My Afghan Hounds dream and so does the little scent hound cousin, the PBGV ... they all chase or are chased and bay, howl, bark, growl and yip ... I'm sure they have some sort of "thought" about it, because they've been known to look sort of silly and embarrassed about what has been going on ... the dwarf PB sleeps on her back on the sofa pillows and has been know to catch her own paw in her mouth and growl during the course of a very vocal dream.

Lady with the Strange Black Dogs

JohnnyUK said...

40 yrs of working spaniels , and more recently , 3 yrs of Labs, convince me that they all at least seem to dream ,and some of them pretty ferociously. I notice that our Lab , Petra settles down in her bed after feeding, with her legs stretched out,perfectly relaxed. She then twitches her legs ,and runs, ofeten accompanied by snuffles, heavy breathing , as if running , and even the odd yip , although she never gives tongue when out hunting .
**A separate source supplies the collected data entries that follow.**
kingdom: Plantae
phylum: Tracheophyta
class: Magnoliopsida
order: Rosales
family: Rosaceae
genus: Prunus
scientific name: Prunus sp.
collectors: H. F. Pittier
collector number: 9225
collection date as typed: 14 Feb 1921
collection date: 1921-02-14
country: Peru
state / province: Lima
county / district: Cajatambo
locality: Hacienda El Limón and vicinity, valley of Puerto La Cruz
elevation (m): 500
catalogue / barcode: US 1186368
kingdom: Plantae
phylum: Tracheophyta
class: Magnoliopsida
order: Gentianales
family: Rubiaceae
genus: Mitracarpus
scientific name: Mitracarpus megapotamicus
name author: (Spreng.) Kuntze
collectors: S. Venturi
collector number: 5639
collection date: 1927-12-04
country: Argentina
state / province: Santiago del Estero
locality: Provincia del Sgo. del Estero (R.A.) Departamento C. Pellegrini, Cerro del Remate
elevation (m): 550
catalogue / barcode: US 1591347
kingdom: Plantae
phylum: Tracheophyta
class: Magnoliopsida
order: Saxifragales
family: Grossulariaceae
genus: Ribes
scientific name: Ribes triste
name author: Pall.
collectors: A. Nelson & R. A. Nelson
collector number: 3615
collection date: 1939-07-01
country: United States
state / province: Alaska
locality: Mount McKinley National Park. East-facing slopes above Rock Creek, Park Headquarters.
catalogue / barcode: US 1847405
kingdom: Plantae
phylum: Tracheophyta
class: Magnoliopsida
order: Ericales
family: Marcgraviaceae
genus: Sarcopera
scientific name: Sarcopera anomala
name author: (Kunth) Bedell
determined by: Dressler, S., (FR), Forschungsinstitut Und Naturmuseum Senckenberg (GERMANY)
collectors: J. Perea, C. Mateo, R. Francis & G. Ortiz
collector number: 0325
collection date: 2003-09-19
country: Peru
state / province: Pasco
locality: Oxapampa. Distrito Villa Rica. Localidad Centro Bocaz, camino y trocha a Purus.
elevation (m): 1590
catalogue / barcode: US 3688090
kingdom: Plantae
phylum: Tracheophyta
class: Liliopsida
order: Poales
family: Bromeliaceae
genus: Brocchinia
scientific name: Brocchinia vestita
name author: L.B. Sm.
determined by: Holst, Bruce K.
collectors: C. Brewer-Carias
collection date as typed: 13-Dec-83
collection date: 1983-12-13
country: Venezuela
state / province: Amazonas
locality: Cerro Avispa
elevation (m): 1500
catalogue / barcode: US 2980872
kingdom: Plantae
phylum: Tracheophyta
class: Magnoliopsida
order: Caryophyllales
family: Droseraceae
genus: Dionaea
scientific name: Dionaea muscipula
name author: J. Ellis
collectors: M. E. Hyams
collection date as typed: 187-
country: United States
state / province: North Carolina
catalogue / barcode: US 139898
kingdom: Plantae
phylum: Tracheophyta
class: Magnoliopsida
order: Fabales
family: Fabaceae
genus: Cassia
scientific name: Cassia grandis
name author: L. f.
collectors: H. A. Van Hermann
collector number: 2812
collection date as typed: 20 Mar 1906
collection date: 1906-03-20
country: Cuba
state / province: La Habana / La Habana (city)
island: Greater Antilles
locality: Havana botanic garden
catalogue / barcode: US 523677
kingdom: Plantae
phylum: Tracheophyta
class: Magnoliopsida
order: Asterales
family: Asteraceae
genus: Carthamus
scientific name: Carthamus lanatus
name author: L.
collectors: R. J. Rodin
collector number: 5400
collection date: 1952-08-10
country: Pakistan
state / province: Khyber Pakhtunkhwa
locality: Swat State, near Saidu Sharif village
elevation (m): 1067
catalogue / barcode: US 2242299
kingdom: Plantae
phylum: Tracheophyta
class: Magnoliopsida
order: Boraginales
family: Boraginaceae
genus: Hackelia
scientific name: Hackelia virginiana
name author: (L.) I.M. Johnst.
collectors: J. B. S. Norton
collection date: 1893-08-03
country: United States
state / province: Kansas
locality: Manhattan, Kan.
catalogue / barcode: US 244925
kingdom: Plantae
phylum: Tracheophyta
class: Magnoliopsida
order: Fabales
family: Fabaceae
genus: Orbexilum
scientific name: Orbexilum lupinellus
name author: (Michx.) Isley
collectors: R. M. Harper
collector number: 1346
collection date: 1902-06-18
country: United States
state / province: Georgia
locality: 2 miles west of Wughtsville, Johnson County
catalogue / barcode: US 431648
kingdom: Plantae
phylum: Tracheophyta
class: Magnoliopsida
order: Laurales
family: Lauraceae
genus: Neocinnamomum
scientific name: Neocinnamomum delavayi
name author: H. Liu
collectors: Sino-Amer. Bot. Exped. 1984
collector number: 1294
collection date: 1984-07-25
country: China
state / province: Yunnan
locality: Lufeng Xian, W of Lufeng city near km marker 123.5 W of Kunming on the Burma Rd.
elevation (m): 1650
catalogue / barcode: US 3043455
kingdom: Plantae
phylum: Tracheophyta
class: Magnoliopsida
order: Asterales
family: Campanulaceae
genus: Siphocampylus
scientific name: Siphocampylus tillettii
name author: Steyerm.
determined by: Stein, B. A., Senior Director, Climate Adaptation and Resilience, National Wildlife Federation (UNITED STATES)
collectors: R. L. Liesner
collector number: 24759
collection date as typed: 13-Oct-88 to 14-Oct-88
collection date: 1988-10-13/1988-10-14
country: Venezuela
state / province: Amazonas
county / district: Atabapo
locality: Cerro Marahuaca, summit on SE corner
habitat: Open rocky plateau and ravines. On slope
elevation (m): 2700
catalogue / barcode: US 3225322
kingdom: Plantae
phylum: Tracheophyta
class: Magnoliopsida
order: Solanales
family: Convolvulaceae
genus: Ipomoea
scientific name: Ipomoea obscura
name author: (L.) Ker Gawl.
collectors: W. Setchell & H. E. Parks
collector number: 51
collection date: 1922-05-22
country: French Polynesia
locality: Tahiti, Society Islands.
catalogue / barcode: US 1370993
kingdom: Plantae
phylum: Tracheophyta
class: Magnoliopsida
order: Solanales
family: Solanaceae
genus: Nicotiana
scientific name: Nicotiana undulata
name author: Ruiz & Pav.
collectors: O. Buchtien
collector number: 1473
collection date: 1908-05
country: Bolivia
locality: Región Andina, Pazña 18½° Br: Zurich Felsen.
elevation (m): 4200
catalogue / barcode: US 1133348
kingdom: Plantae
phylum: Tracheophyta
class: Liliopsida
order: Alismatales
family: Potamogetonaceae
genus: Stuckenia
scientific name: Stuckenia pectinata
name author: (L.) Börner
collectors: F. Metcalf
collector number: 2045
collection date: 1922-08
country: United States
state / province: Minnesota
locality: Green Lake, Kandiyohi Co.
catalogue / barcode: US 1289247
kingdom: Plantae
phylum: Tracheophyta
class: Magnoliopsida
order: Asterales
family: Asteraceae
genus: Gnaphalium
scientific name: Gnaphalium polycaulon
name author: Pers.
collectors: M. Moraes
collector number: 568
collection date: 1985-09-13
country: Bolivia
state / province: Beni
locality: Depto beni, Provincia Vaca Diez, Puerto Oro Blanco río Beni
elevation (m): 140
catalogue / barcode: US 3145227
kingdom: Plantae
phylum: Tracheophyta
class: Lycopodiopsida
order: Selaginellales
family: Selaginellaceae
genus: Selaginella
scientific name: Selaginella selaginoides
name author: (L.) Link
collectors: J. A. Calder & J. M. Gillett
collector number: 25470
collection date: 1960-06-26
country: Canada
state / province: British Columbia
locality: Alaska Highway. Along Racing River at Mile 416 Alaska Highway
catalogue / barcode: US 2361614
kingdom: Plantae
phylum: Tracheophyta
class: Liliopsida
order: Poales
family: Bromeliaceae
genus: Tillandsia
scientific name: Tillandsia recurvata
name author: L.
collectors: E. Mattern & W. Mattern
It seems to me that, like us , she is simply reliving the pleasures of a day out in the field, unless someone out there knows better


Russ London said...

I think the "dream" state in sleep is called REM, or rapid eye movement. This state is supposed to be the most healthy part of the sleep cycle. In sleep research, the absence of this stage (deprived by waking the subject when the eye movement is seen under the eyelids) can result in physical illness and psychotic behavior. I have observed this eye movement in my dogs especially when the other sleep behavior is observed. One of my dogs would often get so agitated that he would begin to bark and wake himself up. Crazy dog.